#3 Spline is thin, hard and flexible. Its size and characteristics are ideal for checking curves. Like those found in wheel arches, bonnets and boots of 1950's cars and a lot of roofs. It's great for applying filler on sweeping curves and reverse curves.
The term "Spline" is used to describe the construction of a smooth curve. Working from a few control points (high spots) the Spline will take the path with minimal overall bending - this being the final desired surface.
How does this relate to refinishing cars?
Almost no surface on a car is flat or straight; nearly every surface has a shape. Very rarely is any surface a true radius. Every surface was created in a design studio with a Spline, either on a clay model or a computer screen. The surfaces bend, sweep and accelerate and only Splines can recreate this form. Using these to repair a surface is the most accurate way.

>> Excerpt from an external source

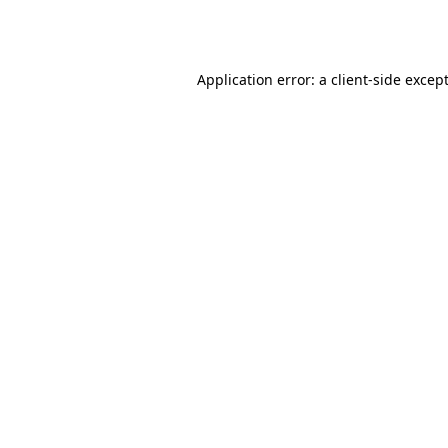
Application error: a
client
-side excep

We can get good results with traditional sanding blocks, although blocks constantly take the average of the immediate surface around it. Blocks do not take into consideration the overall form of the surface. Whereas, a Spline allows absolute control of the surface.
Splines are the most accurate tool for perfecting bodywork. Whether it be in metal, filler, blocking sanding, or in final sanding ready to polish paint. It is the user’s decision to perfect the surface in steel, filler, or paint depending on the level of adjustment. Splines are used to find highs and lows, panel alignment, wipe in filler and sand from 80grit to 800grit. Yes, one tool does all that.